EXERCISE DESCRIPTION: Reproduce each of the following lines verbatim, preserving every character and line break.
------------------------------------------------
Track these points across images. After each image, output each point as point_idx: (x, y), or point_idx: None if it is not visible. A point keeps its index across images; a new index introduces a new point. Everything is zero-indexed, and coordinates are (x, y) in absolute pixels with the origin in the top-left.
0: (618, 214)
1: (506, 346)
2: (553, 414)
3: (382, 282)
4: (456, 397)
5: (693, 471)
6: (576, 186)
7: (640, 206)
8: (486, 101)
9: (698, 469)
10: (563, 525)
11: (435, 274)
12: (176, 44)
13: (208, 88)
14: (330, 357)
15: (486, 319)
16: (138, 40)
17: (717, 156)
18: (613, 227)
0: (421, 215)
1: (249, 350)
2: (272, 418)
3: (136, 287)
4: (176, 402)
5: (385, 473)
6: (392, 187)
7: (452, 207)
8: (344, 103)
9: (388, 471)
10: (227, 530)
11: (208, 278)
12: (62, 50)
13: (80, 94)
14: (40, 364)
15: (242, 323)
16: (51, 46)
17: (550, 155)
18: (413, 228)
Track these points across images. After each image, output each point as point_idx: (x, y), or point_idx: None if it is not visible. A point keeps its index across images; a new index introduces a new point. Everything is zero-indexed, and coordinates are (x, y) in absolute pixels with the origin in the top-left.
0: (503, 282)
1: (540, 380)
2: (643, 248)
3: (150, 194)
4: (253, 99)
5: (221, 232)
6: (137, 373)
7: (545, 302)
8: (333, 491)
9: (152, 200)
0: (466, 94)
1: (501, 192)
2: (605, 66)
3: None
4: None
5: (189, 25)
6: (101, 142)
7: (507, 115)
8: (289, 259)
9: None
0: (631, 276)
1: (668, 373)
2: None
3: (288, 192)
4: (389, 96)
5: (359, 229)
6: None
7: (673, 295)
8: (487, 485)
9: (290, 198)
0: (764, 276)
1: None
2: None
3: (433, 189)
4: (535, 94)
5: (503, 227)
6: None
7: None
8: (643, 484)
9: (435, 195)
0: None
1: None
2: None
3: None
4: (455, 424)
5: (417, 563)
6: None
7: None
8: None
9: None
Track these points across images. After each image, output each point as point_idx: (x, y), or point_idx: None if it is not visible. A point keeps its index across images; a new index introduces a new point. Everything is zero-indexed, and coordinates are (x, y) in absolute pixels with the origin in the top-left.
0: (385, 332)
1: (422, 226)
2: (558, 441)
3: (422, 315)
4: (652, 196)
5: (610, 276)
------------------------------------------------
ANSWER FOR THIS EXERCISE:
Track these points across images. After each image, output each point as point_idx: (x, y), or point_idx: None if it is not visible. A point keeps its index across images; a new index introduces a new point. Everything is zero-indexed, and coordinates are (x, y) in absolute pixels with the origin in the top-left.
0: (618, 214)
1: (506, 346)
2: (553, 414)
3: (382, 282)
4: (456, 397)
5: (693, 471)
6: (576, 186)
7: (640, 206)
8: (486, 101)
9: (698, 469)
10: (563, 525)
11: (435, 274)
12: (176, 44)
13: (208, 88)
14: (330, 357)
15: (486, 319)
16: (138, 40)
17: (717, 156)
18: (613, 227)
0: (421, 215)
1: (249, 350)
2: (272, 418)
3: (136, 287)
4: (176, 402)
5: (385, 473)
6: (392, 187)
7: (452, 207)
8: (344, 103)
9: (388, 471)
10: (227, 530)
11: (208, 278)
12: (62, 50)
13: (80, 94)
14: (40, 364)
15: (242, 323)
16: (51, 46)
17: (550, 155)
18: (413, 228)
Track these points across images. After each image, output each point as point_idx: (x, y), or point_idx: None if it is not visible. A point keeps its index across images; a new index introduces a new point. Everything is zero-indexed, and coordinates are (x, y) in absolute pixels with the origin in the top-left.
0: (503, 282)
1: (540, 380)
2: (643, 248)
3: (150, 194)
4: (253, 99)
5: (221, 232)
6: (137, 373)
7: (545, 302)
8: (333, 491)
9: (152, 200)
0: (466, 94)
1: (501, 192)
2: (605, 66)
3: None
4: None
5: (189, 25)
6: (101, 142)
7: (507, 115)
8: (289, 259)
9: None
0: (631, 276)
1: (668, 373)
2: None
3: (288, 192)
4: (389, 96)
5: (359, 229)
6: None
7: (673, 295)
8: (487, 485)
9: (290, 198)
0: (764, 276)
1: None
2: None
3: (433, 189)
4: (535, 94)
5: (503, 227)
6: None
7: None
8: (643, 484)
9: (435, 195)
0: None
1: None
2: None
3: None
4: (455, 424)
5: (417, 563)
6: None
7: None
8: None
9: None
Track these points across images. After each image, output each point as point_idx: (x, y), or point_idx: None if it is not visible. A point keeps its index across images; a new index introduces a new point. Everything is zero-indexed, and coordinates are (x, y) in absolute pixels with the origin in the top-left.
0: (385, 332)
1: (422, 226)
2: (558, 441)
3: (422, 315)
4: (652, 196)
5: (610, 276)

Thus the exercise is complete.